— WHAT IS NEEDED —
Please set down the records below exactly as they appear.

=== Begin Enclosure ===

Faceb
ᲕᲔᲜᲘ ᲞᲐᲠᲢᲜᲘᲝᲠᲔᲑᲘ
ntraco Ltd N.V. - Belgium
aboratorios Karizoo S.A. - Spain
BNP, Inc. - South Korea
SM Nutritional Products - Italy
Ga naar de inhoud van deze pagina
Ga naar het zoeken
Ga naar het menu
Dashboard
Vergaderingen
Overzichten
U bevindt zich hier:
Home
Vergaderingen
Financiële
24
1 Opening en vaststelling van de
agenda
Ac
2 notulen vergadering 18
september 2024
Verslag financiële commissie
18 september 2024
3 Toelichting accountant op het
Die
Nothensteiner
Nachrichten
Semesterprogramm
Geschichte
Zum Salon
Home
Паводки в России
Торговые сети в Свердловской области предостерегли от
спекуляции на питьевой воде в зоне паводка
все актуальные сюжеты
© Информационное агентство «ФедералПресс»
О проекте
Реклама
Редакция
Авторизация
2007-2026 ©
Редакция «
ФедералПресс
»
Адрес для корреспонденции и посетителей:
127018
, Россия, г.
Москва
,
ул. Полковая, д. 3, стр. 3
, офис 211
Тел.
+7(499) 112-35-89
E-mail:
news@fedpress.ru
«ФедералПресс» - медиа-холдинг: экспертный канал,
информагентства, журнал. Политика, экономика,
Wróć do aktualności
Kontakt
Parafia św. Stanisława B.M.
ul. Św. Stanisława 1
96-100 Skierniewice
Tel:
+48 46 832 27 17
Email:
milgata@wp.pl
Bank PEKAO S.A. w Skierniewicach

=== End Enclosure ===

— SOLUTION TO THIS TASK —
Faceb
ᲕᲔᲜᲘ ᲞᲐᲠᲢᲜᲘᲝᲠᲔᲑᲘ
ntraco Ltd N.V. - Belgium
aboratorios Karizoo S.A. - Spain
BNP, Inc. - South Korea
SM Nutritional Products - Italy
Ga naar de inhoud van deze pagina
Ga naar het zoeken
Ga naar het menu
Dashboard
Vergaderingen
Overzichten
U bevindt zich hier:
Home
Vergaderingen
Financiële
24
1 Opening en vaststelling van de
agenda
Ac
2 notulen vergadering 18
september 2024
Verslag financiële commissie
18 september 2024
3 Toelichting accountant op het
Die
Nothensteiner
Nachrichten
Semesterprogramm
Geschichte
Zum Salon
Home
Паводки в России
Торговые сети в Свердловской области предостерегли от
спекуляции на питьевой воде в зоне паводка
все актуальные сюжеты
© Информационное агентство «ФедералПресс»
О проекте
Реклама
Редакция
Авторизация
2007-2026 ©
Редакция «
ФедералПресс
»
Адрес для корреспонденции и посетителей:
127018
, Россия, г.
Москва
,
ул. Полковая, д. 3, стр. 3
, офис 211
Тел.
+7(499) 112-35-89
E-mail:
news@fedpress.ru
«ФедералПресс» - медиа-холдинг: экспертный канал,
информагентства, журнал. Политика, экономика,
Wróć do aktualności
Kontakt
Parafia św. Stanisława B.M.
ul. Św. Stanisława 1
96-100 Skierniewice
Tel:
+48 46 832 27 17
Email:
milgata@wp.pl
Bank PEKAO S.A. w Skierniewicach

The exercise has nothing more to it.